*** Opening of Extracted information ***

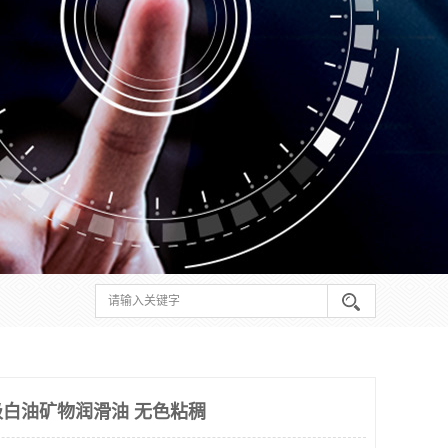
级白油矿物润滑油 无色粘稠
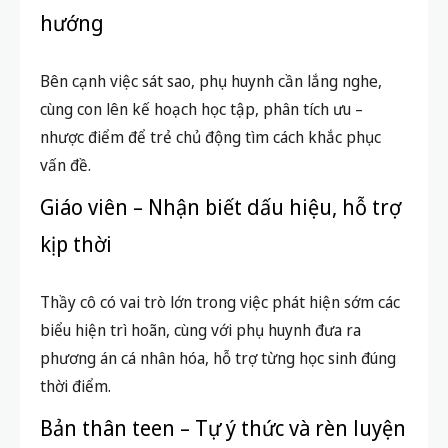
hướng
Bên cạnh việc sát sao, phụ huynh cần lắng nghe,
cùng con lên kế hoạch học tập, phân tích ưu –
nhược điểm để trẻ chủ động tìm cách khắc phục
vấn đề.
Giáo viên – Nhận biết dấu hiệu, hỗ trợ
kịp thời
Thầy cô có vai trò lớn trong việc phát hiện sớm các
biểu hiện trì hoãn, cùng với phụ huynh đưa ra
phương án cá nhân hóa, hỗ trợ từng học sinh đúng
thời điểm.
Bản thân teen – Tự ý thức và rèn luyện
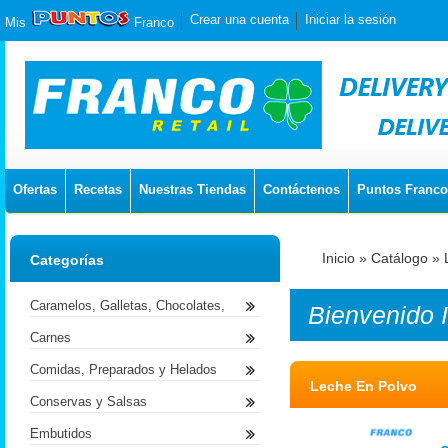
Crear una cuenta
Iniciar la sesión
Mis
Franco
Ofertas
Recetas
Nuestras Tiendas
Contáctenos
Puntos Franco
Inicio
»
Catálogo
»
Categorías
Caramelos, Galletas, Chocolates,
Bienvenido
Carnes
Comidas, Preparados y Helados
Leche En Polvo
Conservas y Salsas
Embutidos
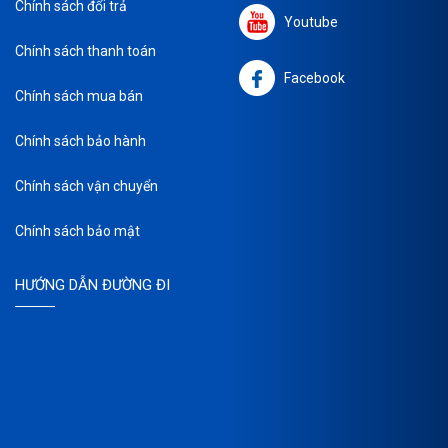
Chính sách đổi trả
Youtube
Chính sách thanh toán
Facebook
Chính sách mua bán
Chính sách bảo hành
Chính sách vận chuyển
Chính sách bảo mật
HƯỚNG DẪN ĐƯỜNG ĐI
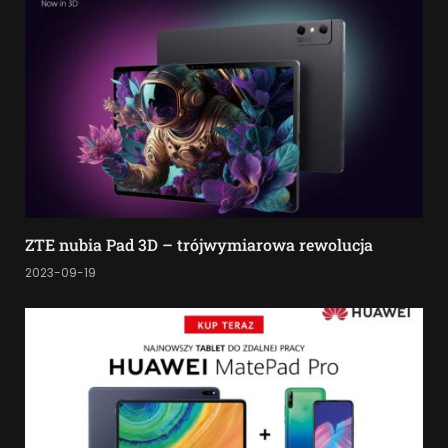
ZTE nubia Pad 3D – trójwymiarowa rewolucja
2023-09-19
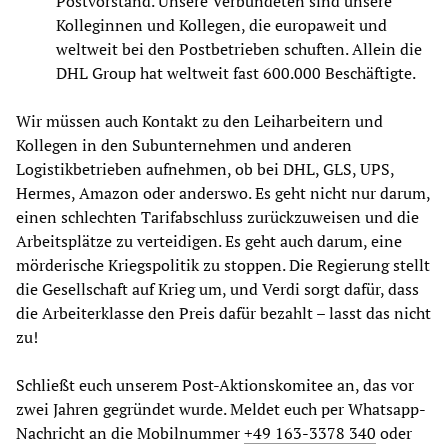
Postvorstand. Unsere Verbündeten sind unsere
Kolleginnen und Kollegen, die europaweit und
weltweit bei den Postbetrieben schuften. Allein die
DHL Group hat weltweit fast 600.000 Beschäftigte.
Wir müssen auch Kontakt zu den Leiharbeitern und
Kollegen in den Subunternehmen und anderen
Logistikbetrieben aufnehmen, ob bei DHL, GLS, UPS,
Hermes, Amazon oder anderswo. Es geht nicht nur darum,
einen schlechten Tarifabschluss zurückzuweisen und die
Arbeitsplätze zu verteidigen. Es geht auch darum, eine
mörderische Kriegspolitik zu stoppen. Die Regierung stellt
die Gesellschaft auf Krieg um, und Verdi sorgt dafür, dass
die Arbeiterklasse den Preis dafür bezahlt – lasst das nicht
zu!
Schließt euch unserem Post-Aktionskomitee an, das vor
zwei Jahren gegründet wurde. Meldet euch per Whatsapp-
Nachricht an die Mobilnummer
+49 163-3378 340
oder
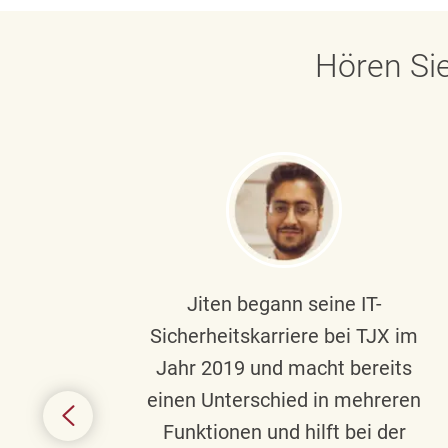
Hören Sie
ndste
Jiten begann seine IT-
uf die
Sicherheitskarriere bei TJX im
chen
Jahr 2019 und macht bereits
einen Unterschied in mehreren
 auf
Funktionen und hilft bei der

*** Close of Extracted information ***

- Task prompt -
The result should be all the records, retyped exactly, with no pictures among them.

- Written answer -
级白油矿物润滑油 无色粘稠
hướng
Bên cạnh việc sát sao, phụ huynh cần lắng nghe,
cùng con lên kế hoạch học tập, phân tích ưu –
nhược điểm để trẻ chủ động tìm cách khắc phục
vấn đề.
Giáo viên – Nhận biết dấu hiệu, hỗ trợ
kịp thời
Thầy cô có vai trò lớn trong việc phát hiện sớm các
biểu hiện trì hoãn, cùng với phụ huynh đưa ra
phương án cá nhân hóa, hỗ trợ từng học sinh đúng
thời điểm.
Bản thân teen – Tự ý thức và rèn luyện
Crear una cuenta
Iniciar la sesión
Mis
Franco
Ofertas
Recetas
Nuestras Tiendas
Contáctenos
Puntos Franco
Inicio
»
Catálogo
»
Categorías
Caramelos, Galletas, Chocolates,
Bienvenido
Carnes
Comidas, Preparados y Helados
Leche En Polvo
Conservas y Salsas
Embutidos
Chính sách đổi trả
Youtube
Chính sách thanh toán
Facebook
Chính sách mua bán
Chính sách bảo hành
Chính sách vận chuyển
Chính sách bảo mật
HƯỚNG DẪN ĐƯỜNG ĐI
ZTE nubia Pad 3D – trójwymiarowa rewolucja
2023-09-19
Postvorstand. Unsere Verbündeten sind unsere
Kolleginnen und Kollegen, die europaweit und
weltweit bei den Postbetrieben schuften. Allein die
DHL Group hat weltweit fast 600.000 Beschäftigte.
Wir müssen auch Kontakt zu den Leiharbeitern und
Kollegen in den Subunternehmen und anderen
Logistikbetrieben aufnehmen, ob bei DHL, GLS, UPS,
Hermes, Amazon oder anderswo. Es geht nicht nur darum,
einen schlechten Tarifabschluss zurückzuweisen und die
Arbeitsplätze zu verteidigen. Es geht auch darum, eine
mörderische Kriegspolitik zu stoppen. Die Regierung stellt
die Gesellschaft auf Krieg um, und Verdi sorgt dafür, dass
die Arbeiterklasse den Preis dafür bezahlt – lasst das nicht
zu!
Schließt euch unserem Post-Aktionskomitee an, das vor
zwei Jahren gegründet wurde. Meldet euch per Whatsapp-
Nachricht an die Mobilnummer
+49 163-3378 340
oder
Hören Sie
ndste
Jiten begann seine IT-
uf die
Sicherheitskarriere bei TJX im
chen
Jahr 2019 und macht bereits
einen Unterschied in mehreren
 auf
Funktionen und hilft bei der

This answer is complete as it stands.